Pakistan experienced a significant 32.3% surge in net Foreign Direct Investment (FDI) during the first four months of FY25, reaching $904.3 million, according to data released by the State Bank of Pakistan (SBP) on Monday. This marks a notable improvement from the $683.5 million recorded during the same period last fiscal year.
From July to October FY25, FDI inflows totaled $1,242.5 million, offset by $338.2 million in outflows. However, October 2024 witnessed a slight deceleration, with net FDI declining to $133.2 million—a decrease of 18% compared to $163.3 million in October 2023 and a steep month-on-month drop of 65% from $385 million in September 2024.
China Leads Investment Inflows
China maintained its dominant position as Pakistan’s largest foreign investor, contributing 46% of the total FDI during 4MFY25. Chinese investments more than doubled, rising to $414.5 million from $207.1 million in the corresponding period last year.

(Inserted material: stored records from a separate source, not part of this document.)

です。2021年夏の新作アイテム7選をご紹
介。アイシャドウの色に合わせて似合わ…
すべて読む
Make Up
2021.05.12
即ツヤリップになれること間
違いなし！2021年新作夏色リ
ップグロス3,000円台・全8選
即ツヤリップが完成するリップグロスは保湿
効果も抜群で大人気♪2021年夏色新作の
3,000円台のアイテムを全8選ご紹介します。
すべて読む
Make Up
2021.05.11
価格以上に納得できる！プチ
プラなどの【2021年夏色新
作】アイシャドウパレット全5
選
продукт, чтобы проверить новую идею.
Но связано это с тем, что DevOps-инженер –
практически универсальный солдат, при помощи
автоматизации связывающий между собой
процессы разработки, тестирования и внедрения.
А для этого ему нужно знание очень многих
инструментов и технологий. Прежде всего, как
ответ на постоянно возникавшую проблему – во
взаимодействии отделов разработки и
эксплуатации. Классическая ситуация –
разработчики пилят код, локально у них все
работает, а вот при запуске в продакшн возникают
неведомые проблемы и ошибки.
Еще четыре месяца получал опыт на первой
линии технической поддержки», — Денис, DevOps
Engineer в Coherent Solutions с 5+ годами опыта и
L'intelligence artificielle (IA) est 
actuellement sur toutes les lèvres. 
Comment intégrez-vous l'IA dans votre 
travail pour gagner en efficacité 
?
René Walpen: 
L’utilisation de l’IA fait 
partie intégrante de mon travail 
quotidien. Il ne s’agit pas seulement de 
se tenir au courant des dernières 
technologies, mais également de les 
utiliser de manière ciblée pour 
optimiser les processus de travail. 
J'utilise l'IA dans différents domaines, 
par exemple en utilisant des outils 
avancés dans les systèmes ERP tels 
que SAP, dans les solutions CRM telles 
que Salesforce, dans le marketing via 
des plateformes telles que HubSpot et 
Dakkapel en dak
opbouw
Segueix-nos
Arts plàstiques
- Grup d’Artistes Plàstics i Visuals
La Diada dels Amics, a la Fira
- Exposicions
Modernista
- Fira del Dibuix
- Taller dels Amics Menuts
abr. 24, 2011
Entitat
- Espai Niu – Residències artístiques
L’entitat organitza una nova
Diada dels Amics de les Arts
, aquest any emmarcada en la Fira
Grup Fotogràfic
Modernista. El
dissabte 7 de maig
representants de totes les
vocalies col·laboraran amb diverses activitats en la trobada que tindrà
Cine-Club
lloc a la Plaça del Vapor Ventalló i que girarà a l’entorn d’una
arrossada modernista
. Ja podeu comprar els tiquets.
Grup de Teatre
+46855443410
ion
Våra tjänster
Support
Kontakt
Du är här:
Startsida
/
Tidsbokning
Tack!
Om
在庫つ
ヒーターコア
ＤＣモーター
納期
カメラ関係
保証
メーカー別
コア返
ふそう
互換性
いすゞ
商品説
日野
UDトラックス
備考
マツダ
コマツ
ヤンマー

Hong Kong ranked as the second-largest investor, with net FDI inflows of $99.7 million, a robust 43% increase from $69.9 million in the same period last year, representing 11% of the total share.
Sectoral Distribution of Investments
The power sector attracted the lion’s share of investments, accounting for 46% of total FDI ($414.5 million). This was followed by the financial business sector, which received $189.6 million, and the oil and gas exploration sector, with $103.8 million in inflows. These critical sectors continue to drive FDI growth, reflecting Pakistan’s strategic focus on energy and financial development.
Economic Implications Amid Dollar Shortages
The surge in FDI comes at a time when Pakistan faces acute dollar shortages and struggles to bolster foreign exchange reserves through non-debt inflows. Increased foreign investments are crucial for easing the country’s external account pressures and stabilizing its economy.
This improvement aligns with the country’s current account performance, which posted a surplus of $349 million in October 2024, compared to a deficit of $287 million in the same month last year. The cumulative current account surplus for the first four months of FY25 stands at $218 million, contrasting sharply with a deficit of $1.53 billion during the same period last fiscal year.
The rise in FDI and a narrowing current account deficit signal positive trends for Pakistan’s fragile economy. However, sustaining these improvements will require robust policymaking and continued investor confidence.